Leurs Enfants après eux est l’adaptation du succès littéraire éponyme de Nicolas Mathieu. En résulte une fresque générationnelle servie d’une mise en scène maîtrisée des frères Boukherma (Teddy, L’Année du Requin) et d’un casting inspiré !
Prix Goncourt de 2018, Leurs Enfants après eux fut immédiatement un succès populaire et dans le viseur des producteurs de cinéma. Gilles Lellouche (Le Grand Bain) a mis de côté le projet au profit de L’Amour Ouf, c’est donc aux frères Boukherma (Teddy, L’Année du Requin) qu’incombe la tâche d’encapsuler les 400 pages du roman de Nicolas Mathieu en un long-métrage de 2h30.
Vie à l’Est d’Eden
Une tache loin d’être aisée, étant donné le projet : Leurs Enfants après eux nous mène dans la ville d’Heillange, en Mosèle. C’est l’été 1992, et Anthony (Paul Kircher) s’ennuie ferme. Cet adolescent de quatorze va néanmoins rencontrer la belle Steph (Angelina Woreth), et braver l’interdit pour accéder à une soirée prisée : voler la moto Yamaha YZ de son père colérique (Gilles Lellouche).
Mais tandis qu’il rencontrera Hacine (Sayyid El Ayami) et que la moto sera volée le soir-même, c’est toute la vie d’Anthony qui basculera. Leurs Enfants après eux nous invite donc à travers les années comment ces destins divers de personnages s’entremêle, parfois un court instant, tout en laissant une empreinte durable sur chacun.

____________________

§ CONSIGNE ÉCRITE 1
Recopiez fidèlement le passage de la critique qui va de « Prix Goncourt de » à « long-métrage de 2h30. ».
§ CONSIGNE ÉCRITE 2
Selon la critique, pourquoi l'adaptation du roman est-elle revenue aux frères Boukherma ? Répondez en une à trois phrases.

§ BLOC DE DONNÉES

____________________

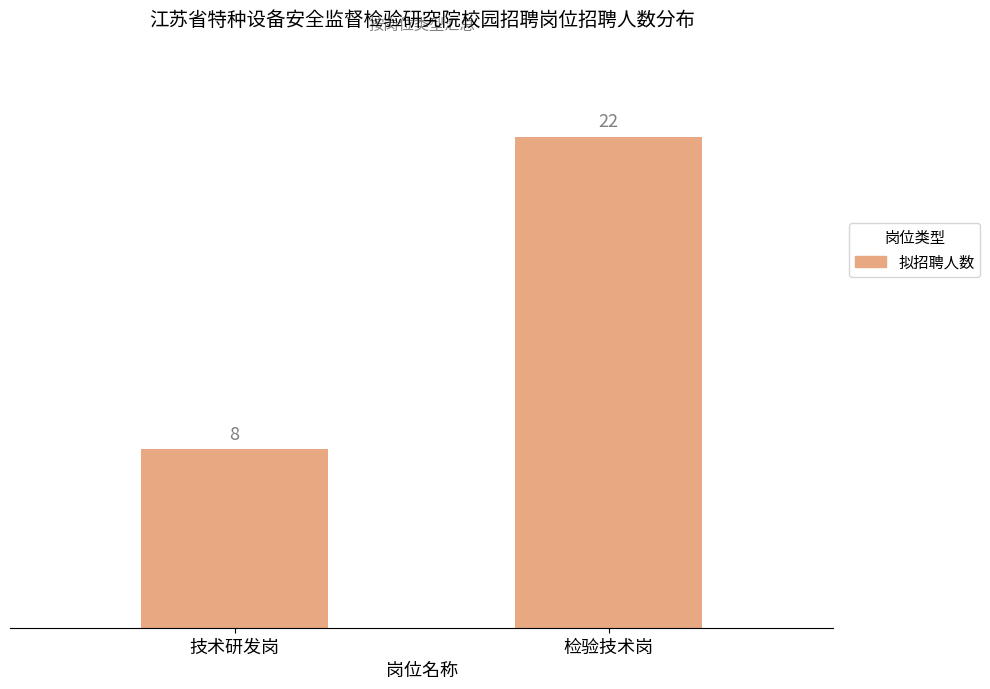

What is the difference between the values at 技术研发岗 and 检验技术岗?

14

____________________

§ RÉPONSE RÉDIGÉE 1
Prix Goncourt de 2018, Leurs Enfants après eux fut immédiatement un succès populaire et dans le viseur des producteurs de cinéma. Gilles Lellouche (Le Grand Bain) a mis de côté le projet au profit de L’Amour Ouf, c’est donc aux frères Boukherma (Teddy, L’Année du Requin) qu’incombe la tâche d’encapsuler les 400 pages du roman de Nicolas Mathieu en un long-métrage de 2h30.

§ RÉPONSE RÉDIGÉE 2
Gilles Lellouche a mis de côté le projet au profit de L'Amour Ouf. C'est donc aux frères Boukherma qu'a incombé la tâche de condenser les 400 pages du roman de Nicolas Mathieu en un long-métrage de 2h30.